Vielleicht ist es nützlich, hier an einige Phänomene aus der Geschichte des Christentums zu erinnern. Es gibt da nicht nur eine „Habe-Kultur“, sondern auch so etwas wie eine „Armuts-Kultur“ gerade dort, wo man das christliche Modell des Gebrauchs der Welt, als gebrauchte man sie nicht, überzeugend lebt. Man denke an das Feld und Umfeld der zisterziensischen und franziskanischen Bewegung oder auch an Ausprägungen frühen reformatorischen Christentums. Wo Askese aus dem Ja, aus einer positiven Sinngebung, entwickelt wurde, da entstanden neue Formen von Kultur. Aus dem prophetischen Modell christlicher Verantwortung für das Ganze und für das Nächste, aus der Gelassenheit glaubender Sorglosigkeit, aus der Gemeinschaft, die in neuer Tiefe und Unmittelbarkeit aus der Liebe geboren wird, die stärker ist als Ängste und Ansprüche, kann Neues wachsen.
Konstruieren und erzwingen können wir dieses Neue nicht, aber sensibel werden und empfänglich für sein Geschenk, fähig, ihm tätig zu entsprechen.

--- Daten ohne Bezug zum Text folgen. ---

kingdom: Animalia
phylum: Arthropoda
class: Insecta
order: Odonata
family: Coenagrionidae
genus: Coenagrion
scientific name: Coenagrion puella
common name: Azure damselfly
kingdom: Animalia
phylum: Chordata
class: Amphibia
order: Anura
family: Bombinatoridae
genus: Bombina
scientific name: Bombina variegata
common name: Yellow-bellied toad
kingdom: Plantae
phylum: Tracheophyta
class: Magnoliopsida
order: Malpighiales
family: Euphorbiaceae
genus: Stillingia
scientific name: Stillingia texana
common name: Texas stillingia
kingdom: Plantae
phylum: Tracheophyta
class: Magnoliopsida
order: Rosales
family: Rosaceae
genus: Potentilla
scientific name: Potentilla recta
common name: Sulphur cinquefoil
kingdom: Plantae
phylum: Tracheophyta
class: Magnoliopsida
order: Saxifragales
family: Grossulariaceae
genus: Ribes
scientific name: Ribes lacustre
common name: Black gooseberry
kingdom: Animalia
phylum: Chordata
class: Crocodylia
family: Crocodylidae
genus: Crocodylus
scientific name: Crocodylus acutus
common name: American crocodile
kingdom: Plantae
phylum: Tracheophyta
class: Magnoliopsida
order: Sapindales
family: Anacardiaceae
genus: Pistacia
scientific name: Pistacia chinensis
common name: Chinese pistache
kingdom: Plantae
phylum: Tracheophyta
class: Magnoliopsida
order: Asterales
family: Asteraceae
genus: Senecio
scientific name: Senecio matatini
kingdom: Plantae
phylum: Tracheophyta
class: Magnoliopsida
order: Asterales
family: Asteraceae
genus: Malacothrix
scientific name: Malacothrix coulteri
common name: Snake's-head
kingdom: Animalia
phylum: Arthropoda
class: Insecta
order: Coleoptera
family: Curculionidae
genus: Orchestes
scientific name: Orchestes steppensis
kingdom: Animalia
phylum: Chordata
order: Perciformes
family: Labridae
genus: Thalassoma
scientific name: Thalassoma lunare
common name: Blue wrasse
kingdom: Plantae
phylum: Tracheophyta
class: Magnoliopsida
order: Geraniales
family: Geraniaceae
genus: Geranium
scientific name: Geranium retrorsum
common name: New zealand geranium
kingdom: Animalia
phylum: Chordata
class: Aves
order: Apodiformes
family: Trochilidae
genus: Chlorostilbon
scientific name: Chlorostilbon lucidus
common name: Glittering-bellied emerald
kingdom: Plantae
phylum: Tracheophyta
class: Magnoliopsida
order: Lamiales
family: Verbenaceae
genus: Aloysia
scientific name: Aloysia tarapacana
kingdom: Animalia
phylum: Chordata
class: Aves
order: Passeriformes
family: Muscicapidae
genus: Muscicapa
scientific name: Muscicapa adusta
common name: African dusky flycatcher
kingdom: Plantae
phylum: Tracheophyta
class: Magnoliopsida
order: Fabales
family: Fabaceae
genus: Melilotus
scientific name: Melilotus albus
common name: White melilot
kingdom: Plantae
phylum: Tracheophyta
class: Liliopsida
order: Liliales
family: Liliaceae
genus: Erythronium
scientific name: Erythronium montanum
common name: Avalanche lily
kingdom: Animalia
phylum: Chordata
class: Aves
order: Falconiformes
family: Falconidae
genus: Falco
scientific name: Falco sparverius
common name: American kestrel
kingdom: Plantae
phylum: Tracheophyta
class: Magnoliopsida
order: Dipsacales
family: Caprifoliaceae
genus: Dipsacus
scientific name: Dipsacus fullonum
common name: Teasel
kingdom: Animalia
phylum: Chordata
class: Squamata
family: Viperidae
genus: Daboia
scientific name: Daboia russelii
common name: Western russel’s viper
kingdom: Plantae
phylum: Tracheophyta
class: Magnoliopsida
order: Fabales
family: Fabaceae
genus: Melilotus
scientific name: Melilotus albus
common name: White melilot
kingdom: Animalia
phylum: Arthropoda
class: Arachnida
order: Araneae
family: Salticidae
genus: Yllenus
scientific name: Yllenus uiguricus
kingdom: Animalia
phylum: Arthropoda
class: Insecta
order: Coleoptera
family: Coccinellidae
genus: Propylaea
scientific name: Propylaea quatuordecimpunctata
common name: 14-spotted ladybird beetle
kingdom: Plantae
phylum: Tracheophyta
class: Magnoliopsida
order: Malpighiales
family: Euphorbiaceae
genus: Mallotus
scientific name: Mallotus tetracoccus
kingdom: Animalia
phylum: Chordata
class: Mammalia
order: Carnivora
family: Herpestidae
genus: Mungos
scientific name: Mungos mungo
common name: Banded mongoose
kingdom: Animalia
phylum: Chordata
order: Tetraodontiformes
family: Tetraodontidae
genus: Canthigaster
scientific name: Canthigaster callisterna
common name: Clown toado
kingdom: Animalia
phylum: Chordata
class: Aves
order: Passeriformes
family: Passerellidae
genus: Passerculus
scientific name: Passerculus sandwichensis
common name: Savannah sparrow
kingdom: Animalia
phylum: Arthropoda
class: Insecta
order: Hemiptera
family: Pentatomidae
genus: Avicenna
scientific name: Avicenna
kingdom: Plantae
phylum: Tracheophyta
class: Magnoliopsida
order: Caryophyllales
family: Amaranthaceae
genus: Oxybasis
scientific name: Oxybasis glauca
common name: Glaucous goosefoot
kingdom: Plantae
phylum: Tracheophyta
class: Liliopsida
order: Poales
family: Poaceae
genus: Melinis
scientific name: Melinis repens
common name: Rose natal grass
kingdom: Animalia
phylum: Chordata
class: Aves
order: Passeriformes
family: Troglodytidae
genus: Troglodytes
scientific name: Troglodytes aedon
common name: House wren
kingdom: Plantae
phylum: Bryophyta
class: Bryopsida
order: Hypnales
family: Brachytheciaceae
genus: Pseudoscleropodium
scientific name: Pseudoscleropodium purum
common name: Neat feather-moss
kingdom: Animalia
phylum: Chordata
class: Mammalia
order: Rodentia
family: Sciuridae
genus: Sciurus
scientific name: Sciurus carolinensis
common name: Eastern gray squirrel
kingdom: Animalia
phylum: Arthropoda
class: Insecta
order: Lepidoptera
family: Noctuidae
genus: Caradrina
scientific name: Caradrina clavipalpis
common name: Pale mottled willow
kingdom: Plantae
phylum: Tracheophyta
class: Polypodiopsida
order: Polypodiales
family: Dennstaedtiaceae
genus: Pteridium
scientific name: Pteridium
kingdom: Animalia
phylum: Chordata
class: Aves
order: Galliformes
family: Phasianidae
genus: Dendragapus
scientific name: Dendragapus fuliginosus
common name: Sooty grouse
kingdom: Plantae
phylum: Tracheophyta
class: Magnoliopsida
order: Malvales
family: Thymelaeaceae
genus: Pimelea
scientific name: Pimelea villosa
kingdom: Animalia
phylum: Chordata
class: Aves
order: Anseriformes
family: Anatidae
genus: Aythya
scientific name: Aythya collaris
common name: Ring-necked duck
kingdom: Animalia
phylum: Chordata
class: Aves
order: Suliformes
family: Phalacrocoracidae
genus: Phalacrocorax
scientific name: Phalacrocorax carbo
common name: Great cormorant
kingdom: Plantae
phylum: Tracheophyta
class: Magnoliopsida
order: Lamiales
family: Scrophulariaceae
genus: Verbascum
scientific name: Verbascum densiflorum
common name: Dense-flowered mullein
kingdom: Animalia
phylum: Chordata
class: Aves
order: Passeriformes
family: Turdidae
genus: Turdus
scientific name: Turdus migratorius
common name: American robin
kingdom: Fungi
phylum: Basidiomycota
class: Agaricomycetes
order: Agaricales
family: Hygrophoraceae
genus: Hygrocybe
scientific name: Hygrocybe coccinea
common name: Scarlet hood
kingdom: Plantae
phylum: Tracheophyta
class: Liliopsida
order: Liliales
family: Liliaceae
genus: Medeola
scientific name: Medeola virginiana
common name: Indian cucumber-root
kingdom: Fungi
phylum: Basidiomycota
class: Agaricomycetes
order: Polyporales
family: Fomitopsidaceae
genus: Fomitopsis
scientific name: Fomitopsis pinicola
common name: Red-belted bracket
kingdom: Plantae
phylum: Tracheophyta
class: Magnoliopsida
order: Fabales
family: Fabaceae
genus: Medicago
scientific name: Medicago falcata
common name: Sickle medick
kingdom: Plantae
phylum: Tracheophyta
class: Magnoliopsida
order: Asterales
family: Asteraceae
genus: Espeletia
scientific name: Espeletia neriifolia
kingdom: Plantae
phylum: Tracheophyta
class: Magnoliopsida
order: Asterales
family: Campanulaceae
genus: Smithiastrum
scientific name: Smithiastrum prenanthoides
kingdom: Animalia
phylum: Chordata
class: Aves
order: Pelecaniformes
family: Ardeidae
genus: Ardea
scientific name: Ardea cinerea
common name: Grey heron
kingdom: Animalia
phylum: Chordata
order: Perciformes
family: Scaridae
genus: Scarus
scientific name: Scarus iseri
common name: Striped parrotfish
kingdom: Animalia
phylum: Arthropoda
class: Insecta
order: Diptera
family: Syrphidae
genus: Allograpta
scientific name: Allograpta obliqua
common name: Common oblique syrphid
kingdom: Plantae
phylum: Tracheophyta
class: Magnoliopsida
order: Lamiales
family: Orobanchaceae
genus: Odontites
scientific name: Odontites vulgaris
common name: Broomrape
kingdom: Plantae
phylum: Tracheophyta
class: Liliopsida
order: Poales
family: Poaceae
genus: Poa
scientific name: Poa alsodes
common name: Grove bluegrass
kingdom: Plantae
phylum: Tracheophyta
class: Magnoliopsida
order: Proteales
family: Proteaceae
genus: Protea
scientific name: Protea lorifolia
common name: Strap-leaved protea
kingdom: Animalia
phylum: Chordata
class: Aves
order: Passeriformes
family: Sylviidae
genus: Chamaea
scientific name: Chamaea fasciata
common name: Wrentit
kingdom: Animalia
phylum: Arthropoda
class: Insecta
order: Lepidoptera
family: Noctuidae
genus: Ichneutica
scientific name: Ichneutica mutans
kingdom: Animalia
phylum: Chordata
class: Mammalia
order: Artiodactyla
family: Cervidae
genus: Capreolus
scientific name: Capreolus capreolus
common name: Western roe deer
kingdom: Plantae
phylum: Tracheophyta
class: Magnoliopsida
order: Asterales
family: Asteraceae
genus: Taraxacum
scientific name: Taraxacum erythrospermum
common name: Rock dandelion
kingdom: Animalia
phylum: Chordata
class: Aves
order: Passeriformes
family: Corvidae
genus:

Die Rückfrage liegt nahe: Schön wäre es – aber wir müssen eben planen. Ja, wir müssen planen, aber aufgrund eines unverstellten, ebenso nüchternen wie kreativen Blickes auf die Wirklichkeit. Und ich glaube, daß Ehrfurcht und Gelassenheit in unserem Leben und Lebensstil nicht nur private ethische Postulate sind, sondern der Hintergrund, um Fakten nüchtern zu sehen, Ideologien zu durchschauen und Konsequenzen unbequemer Einsichten anzuvisieren.
Planungen haben Haltungen zur Voraussetzung, etwa die Bereitschaft, einschneidende Verzichte wie nicht auskalkulierbare Risiken zugleich auf sich zu nehmen. Ohne Risiko und ohne mutiges Einsparen zugleich wird es keine Lösung geben, und die positiven Merkmale einer Lösung begegnen uns am ehesten in einem Modell wie dem angedeuteten.
Zweite Rückfrage: Ist das hier mehr angedeutete als entwickelte Modell nicht nur etwas für Christen? Ich meine, daß auch jener, der es mit dem Christentum schwer hat, an diesem Modell sein Verhältnis zur Zeit, zu seiner Weltzeit, neu lesen und neu gewinnen kann; denn er kann eines sehen: daß dieses Modell [37] plausibler und realer ist als die einseitigen Alternativen des bloßen Konsums, des totalen Planens, des planerischen Abstinenzübens.
Ich bin am Anfang von der Redensart ausgegangen: „Mir bricht eine Welt zusammen“. Ist das nur ein beiläufiges Sprichwort, oder liegt nicht genau hier die Frage? Bricht unsere Welt zusammen? Vielleicht die Welt, in der wir alles selber leisten können; vielleicht auch jene Welt, die uns planerisch die absolute Sicherheit zum Überleben verspricht. Aber vielleicht ist im Zusammenbruch der neuzeitlichen Behäbigkeit, die sich selber zu vermögen glaubt, und der nach-neuzeitlichen Angst, die bloß an das Übermorgen denkt, nicht die Welt zusammengebrochen, sondern sind nur verengte Welten zusammengebrochen. Und vielleicht können wir einen Weg miteinander wagen, eine Schneise miteinander schlagen auf dem Weg in eine wirkliche, kommende Welt.